Halkın iradesiyle seçilen vekillerimizin kendi seçmenlerinin tonla sorununun olduğunu unutup bir başka ülkenin sorununa bu kadar yoğunlaşmasına anlam veremiyorum.

Eş durumundan tayin bekleyen,
köyüne köprü isteyen,
mahallesine yol bekleyen,
kentinde yeterli sayıda okulu ve yurdu olmayan,
yakacak yardımına talip giyecek ihtiyacı olan,
ekmeğe muhtaç kalan hatta depremden yıkımından ötürü barınağı olmayan…
bu kadar sorunu bir kenara bırakmış “Filistin” diyor.

Allah, Filistin / Gazze halkına selamet versin.
Allah, Siyonizmi de kahretsin.

Ancak sizler vekil seçildikten sonra; ettiğiniz yemini de ulusal bilinci de vekil seçilmenizin amacını da unutmuşsunuz. Allah aşkına hanginizin seçim vaadinde “Beni vekil seçerseniz, ben İsrail Devleti’nin zulmüne direneceğim,” dedi?! Demişse de bir vekil, o vekil saçmalamıştır.

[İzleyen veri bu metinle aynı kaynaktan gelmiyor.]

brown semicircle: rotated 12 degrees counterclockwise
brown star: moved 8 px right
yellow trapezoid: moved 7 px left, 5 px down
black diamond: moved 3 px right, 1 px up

Zira TBMM’ye bağlı ve Türkiye Cumhuriyeti Vatandaşı bir milletvekilinin, bir başka ülkeyle ilgili bir vaadi ya absürttür ya da diplomatik skandaldır.

“Devletin varlığı ve bağımsızlığını, vatanın ve milletin bölünmez bütünlüğünü, milletin kayıtsız ve şartsız egemenliğini koruyacağıma; hukukun üstünlüğüne, demokratik ve laik Cumhuriyet'e ve Atatürk ilke ve inkılaplarına bağlı kalacağıma; toplumun huzur ve refahı, milli dayanışma ve adalet anlayışı içinde herkesin insan haklarından ve temel hürriyetlerden yararlanması ülküsünden ve Anayasa'ya sadakatten ayrılmayacağıma; büyük Türk milleti önünde namusum ve şerefim üzerine ant içerim.”

Yukarıdaki bu “Milletvekili Yemin Metni”nde yer alan her ibare, ülke sınırlarımız içindeki toplumu ve bir başka ülkede de olsa, Türk Vatandaşlarının tümünü kapsar.

“Adalet” diyorum “İsrail adaletsiz,” diyor.

“Özgürlük” diyorum “Kudüs özgür kalmalı,” diyor.

“Barış” diyorum “Orta Doğu’daki barışın yolu Gazze’den geçer,” diyor.

“Ekmek olmuş, 15 Türk Lirası” diyorum “Filistinliler ekmek bulamıyor,” diyor.

“Elektrik, doğalgaz, su, telefon, aidat, kira… ödeyemez oldum,” diyorum “Netanyahu zalim bir adamdır,” diyor.

“Döviz ve akaryakıt artışı belimizi kırdı,” diyorum “Bunların hepsi Yahudi oyunu” diyor…

Allah aşkına, döndük şaşkına!
Hani kurban olacaktık; toprağımıza, taşına?!
Oğlun çürük teskeresi ya da bedelli askerlikte;
Senin sözün bize cihatta, seferberlikte!
Sırtınız da pek, karnınız da tok;
Asansörde yurtlarda can güvenliği yok.
Köyümde okul, ilçemde hastane isterim.
Ben senden gayret ve azim beklerim.
İşsiz üniversiteliler intiharın eşiğinde!
Tayin bekleyen eşin bebeği, beşiğinde.
Mahallemizde çete, şehrimizde kene;
Vaatlerinizin taahhüdü, kaldı yine bu sene.
Aldığın maaşın hakkını ver, haramdan kork!
Allah aşkına hediye edilen arabanız kaç tork?
Bürokrasi bozuk, ayranımız ekşi olmuş;
Bellerindeki silahların kabzesi fildişi dolmuş.


Duyarlı, vatansever, milletini bağrına basmış vekillerimizi tenzih ediyorum. Elbette ki, Atatürk’ün “YURTTA BARIŞ DÜNYADA BARIŞ!” şiarını desteklememiz gerekiyor ancak seçildiğiniz yerlerdeki yerel ve güncel sorunların çözümü için VEKÂLET aldığınızı unutmayın.